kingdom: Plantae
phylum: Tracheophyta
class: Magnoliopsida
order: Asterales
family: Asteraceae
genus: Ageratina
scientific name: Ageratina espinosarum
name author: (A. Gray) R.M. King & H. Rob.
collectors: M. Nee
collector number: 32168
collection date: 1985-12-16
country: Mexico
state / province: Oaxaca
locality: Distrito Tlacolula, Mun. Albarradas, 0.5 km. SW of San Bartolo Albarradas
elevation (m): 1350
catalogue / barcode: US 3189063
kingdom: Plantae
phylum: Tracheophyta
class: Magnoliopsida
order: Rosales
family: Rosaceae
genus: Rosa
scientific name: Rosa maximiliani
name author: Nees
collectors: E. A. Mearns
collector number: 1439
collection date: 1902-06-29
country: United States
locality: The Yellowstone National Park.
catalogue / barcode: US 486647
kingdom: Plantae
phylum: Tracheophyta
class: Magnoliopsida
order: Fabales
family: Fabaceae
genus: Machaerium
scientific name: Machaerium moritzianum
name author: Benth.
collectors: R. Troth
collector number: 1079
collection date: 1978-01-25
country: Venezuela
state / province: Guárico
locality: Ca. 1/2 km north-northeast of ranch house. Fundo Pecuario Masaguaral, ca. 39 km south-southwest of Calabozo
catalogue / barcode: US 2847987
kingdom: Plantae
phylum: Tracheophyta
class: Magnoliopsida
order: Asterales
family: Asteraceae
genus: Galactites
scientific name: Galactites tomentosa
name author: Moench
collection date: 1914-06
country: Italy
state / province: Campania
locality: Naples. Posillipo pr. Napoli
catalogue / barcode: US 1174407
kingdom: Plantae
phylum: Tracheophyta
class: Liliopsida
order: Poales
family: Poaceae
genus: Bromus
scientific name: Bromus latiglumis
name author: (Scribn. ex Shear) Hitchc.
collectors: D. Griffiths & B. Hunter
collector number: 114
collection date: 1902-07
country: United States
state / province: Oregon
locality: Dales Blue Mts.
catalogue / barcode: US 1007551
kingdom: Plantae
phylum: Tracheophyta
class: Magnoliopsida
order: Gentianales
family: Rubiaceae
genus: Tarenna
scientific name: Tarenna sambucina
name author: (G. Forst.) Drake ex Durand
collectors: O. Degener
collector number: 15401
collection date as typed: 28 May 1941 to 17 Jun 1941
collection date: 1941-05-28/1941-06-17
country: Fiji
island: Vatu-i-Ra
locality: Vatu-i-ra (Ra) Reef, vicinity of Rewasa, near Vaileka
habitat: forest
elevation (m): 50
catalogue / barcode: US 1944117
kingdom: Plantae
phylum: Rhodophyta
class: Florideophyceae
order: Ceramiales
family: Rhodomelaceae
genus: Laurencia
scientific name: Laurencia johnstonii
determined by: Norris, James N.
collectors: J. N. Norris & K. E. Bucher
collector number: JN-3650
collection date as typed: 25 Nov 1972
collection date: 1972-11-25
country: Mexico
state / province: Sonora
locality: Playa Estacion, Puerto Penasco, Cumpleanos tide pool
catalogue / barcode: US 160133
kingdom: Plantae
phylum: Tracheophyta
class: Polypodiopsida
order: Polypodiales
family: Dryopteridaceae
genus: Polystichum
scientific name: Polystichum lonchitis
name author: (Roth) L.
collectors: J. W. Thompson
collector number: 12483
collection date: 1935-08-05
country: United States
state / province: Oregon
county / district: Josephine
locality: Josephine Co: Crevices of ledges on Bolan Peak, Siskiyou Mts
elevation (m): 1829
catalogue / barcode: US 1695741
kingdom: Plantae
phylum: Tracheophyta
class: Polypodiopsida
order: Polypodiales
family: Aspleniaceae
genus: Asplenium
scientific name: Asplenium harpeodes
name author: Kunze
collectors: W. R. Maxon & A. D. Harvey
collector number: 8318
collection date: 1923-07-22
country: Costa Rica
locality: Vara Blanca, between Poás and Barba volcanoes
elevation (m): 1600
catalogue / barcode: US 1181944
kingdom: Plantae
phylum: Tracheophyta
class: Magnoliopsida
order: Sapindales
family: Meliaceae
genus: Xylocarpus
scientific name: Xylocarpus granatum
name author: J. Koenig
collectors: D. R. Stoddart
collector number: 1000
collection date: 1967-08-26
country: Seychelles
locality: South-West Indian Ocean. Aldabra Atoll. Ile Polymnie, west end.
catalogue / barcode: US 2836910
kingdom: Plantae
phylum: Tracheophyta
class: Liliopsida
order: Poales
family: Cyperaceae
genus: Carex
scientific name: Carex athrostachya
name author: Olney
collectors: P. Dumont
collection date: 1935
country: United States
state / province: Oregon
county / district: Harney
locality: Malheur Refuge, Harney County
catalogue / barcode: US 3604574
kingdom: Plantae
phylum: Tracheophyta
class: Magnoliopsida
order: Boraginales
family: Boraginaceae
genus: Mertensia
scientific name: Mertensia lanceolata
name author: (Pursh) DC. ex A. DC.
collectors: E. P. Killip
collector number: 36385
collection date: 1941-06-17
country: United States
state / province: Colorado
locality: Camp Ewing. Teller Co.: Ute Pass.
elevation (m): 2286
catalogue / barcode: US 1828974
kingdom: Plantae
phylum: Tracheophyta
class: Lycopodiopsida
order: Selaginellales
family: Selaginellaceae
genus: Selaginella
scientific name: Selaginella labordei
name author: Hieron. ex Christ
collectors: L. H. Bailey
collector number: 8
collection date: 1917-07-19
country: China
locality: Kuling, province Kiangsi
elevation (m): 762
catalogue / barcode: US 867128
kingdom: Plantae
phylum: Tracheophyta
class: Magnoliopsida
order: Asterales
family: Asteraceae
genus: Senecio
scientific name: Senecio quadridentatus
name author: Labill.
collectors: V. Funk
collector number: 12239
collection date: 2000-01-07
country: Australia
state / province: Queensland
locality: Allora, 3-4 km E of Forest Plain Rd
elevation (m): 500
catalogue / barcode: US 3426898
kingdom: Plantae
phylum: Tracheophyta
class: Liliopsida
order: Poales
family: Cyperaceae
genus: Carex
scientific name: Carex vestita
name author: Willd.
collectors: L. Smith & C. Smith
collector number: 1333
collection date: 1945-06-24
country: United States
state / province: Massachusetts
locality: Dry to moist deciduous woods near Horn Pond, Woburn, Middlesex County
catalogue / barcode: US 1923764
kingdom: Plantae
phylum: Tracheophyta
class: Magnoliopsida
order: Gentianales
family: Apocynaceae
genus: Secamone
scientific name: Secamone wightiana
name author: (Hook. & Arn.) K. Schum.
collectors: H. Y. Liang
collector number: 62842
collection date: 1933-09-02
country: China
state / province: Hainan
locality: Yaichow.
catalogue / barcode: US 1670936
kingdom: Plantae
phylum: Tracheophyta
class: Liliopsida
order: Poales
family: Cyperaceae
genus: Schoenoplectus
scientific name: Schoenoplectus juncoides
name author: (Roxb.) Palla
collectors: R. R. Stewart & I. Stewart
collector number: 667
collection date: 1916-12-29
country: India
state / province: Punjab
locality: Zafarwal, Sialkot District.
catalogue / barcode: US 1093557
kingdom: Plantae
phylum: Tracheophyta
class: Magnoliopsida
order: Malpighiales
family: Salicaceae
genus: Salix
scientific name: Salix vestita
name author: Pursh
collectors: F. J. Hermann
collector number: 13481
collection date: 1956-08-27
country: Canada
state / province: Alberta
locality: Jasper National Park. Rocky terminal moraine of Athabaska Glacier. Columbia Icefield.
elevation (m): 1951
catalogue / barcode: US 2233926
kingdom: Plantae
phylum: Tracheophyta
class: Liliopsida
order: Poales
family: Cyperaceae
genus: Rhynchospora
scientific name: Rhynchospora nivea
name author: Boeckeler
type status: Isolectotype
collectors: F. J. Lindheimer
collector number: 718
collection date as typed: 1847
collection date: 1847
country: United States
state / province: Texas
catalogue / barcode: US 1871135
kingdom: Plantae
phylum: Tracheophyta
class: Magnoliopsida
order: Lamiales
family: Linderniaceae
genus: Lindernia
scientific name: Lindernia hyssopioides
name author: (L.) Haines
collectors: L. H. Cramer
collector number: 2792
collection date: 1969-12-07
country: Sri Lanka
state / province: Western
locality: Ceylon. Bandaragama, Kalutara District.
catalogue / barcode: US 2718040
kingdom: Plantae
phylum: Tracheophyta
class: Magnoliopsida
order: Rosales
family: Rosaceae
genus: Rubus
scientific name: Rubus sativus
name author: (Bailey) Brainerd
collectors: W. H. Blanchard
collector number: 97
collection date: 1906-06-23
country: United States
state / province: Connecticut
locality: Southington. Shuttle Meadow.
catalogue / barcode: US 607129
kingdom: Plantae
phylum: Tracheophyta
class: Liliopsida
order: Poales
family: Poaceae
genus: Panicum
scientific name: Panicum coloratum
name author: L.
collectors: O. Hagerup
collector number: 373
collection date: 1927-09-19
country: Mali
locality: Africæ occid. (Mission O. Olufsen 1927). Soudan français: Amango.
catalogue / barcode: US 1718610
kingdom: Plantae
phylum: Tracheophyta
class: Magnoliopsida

# What to do
Recast the stretch of the material from the line containing "catalogue / barcode: US 2836910" through the line containing "scientific name: Carex vestita", both ends included, as a JSON list of strings with one string per line and blank lines left out.

# Response for this exercise
[
  "catalogue / barcode: US 2836910",
  "kingdom: Plantae",
  "phylum: Tracheophyta",
  "class: Liliopsida",
  "order: Poales",
  "family: Cyperaceae",
  "genus: Carex",
  "scientific name: Carex athrostachya",
  "name author: Olney",
  "collectors: P. Dumont",
  "collection date: 1935",
  "country: United States",
  "state / province: Oregon",
  "county / district: Harney",
  "locality: Malheur Refuge, Harney County",
  "catalogue / barcode: US 3604574",
  "kingdom: Plantae",
  "phylum: Tracheophyta",
  "class: Magnoliopsida",
  "order: Boraginales",
  "family: Boraginaceae",
  "genus: Mertensia",
  "scientific name: Mertensia lanceolata",
  "name author: (Pursh) DC. ex A. DC.",
  "collectors: E. P. Killip",
  "collector number: 36385",
  "collection date: 1941-06-17",
  "country: United States",
  "state / province: Colorado",
  "locality: Camp Ewing. Teller Co.: Ute Pass.",
  "elevation (m): 2286",
  "catalogue / barcode: US 1828974",
  "kingdom: Plantae",
  "phylum: Tracheophyta",
  "class: Lycopodiopsida",
  "order: Selaginellales",
  "family: Selaginellaceae",
  "genus: Selaginella",
  "scientific name: Selaginella labordei",
  "name author: Hieron. ex Christ",
  "collectors: L. H. Bailey",
  "collector number: 8",
  "collection date: 1917-07-19",
  "country: China",
  "locality: Kuling, province Kiangsi",
  "elevation (m): 762",
  "catalogue / barcode: US 867128",
  "kingdom: Plantae",
  "phylum: Tracheophyta",
  "class: Magnoliopsida",
  "order: Asterales",
  "family: Asteraceae",
  "genus: Senecio",
  "scientific name: Senecio quadridentatus",
  "name author: Labill.",
  "collectors: V. Funk",
  "collector number: 12239",
  "collection date: 2000-01-07",
  "country: Australia",
  "state / province: Queensland",
  "locality: Allora, 3-4 km E of Forest Plain Rd",
  "elevation (m): 500",
  "catalogue / barcode: US 3426898",
  "kingdom: Plantae",
  "phylum: Tracheophyta",
  "class: Liliopsida",
  "order: Poales",
  "family: Cyperaceae",
  "genus: Carex",
  "scientific name: Carex vestita"
]